Jun 13, 2022 | Water & waste management news

According to industry collective Sea-LNG, there are around 2,000 cargo ships with an estimated 25,000 seafarers sailing on the Baltic Sea at any given time, generating grey water and sewage that can be legally discharged into the Baltic Sea. 

Sea-LNG member Gasum has addressed this issue, asking how this wastewater could be used in the circular economy, and how much renewable biogas could be produced from ship-generated wastewater?  Gasum aims to determine the volume of wastewater ending up in the Baltic and to study the potential to use it in biogas production.  Under its Baltic Sea Commitment, Gasum is participating in the BSAG Ship Waste Action, which began in autumn 2021 in the port of HaminaKotka, and aims to reduce loading in the Baltic Sea in conjunction with shipping.

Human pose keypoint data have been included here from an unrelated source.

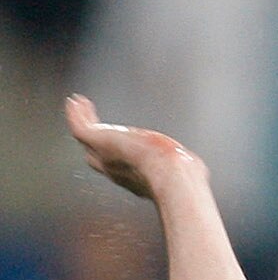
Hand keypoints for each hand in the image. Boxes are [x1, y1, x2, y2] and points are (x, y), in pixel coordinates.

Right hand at [65, 93, 200, 200]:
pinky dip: (76, 115)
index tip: (117, 142)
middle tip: (88, 122)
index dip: (117, 155)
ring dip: (82, 121)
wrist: (171, 176)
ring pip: (86, 139)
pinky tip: (75, 101)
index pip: (121, 167)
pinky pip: (80, 127)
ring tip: (79, 104)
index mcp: (137, 178)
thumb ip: (184, 168)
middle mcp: (118, 170)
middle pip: (96, 156)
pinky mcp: (98, 142)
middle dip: (92, 140)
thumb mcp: (182, 170)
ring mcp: (106, 157)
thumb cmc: (182, 178)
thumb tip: (199, 168)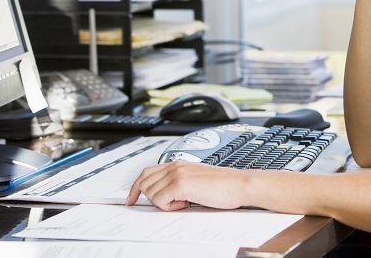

Gasum has committed to receive ship-generated wastewater and biowaste as a feedstock for biogas.  Biogas is suitable when liquefied for use in maritime transport.  Besides biogas, the process produces recycled nutrients that can replace synthetic and virgin nutrient products in agriculture and industry.  Both the production of biogas and the recovery and commercialisation of nutrients support the security of supply and reduce dependence on imported raw materials.  Besides this, Gasum commits to influence within its own industry in the role of partner to strengthen the circular economy with regard to ship-generated wastes.

Elina Saarivuori, Sustainability Manager, Gasum, said: ”Gasum is a Nordic energy company and a strong circular economy actor.  For us, the Ship Waste Action is a great opportunity to promote circular economy solutions and to work for the good of the Baltic Sea.  Cooperation with other actors is important to discharge ship-generated waste into a port from where it can be recovered for use.  Besides renewable energy production, we want to promote the agricultural use of recycled nutrients created in the biogas process.  We are using carbon footprints to assess the climate impacts of nutrient products in the project.”

Elisa Mikkolainen, Project Director, Baltic Sea Action Group, added: “Whereas our priority is to get wastewaters generated by cargo ships discharged on land instead of into the Baltic Sea, that is just the first step.  Since the very beginning of the Ship Waste Action, it has been important to us to find a use for wastewaters in the circular economy.  Producing biogas from wastewaters is an excellent solution as far as the Baltic Sea is concerned.”

Ship Waste Action is a cooperation of partners where cargo ship sewage is used for circular economy purposes. Other partners in the project besides Gasum are the Port of HaminaKotka, Kymen Vesi wastewater treatment plant, Autoyhtymä Vuorinen, shipping companies Meriaura and RABN, Essberger & Stolt Tankers, Utkilen and Maersk, as well as shipbrokers C&C Port Agency, Dahlberg’s Agency and GAC Finland.  Operations are currently ongoing in Rauma port and are being extended to other ports.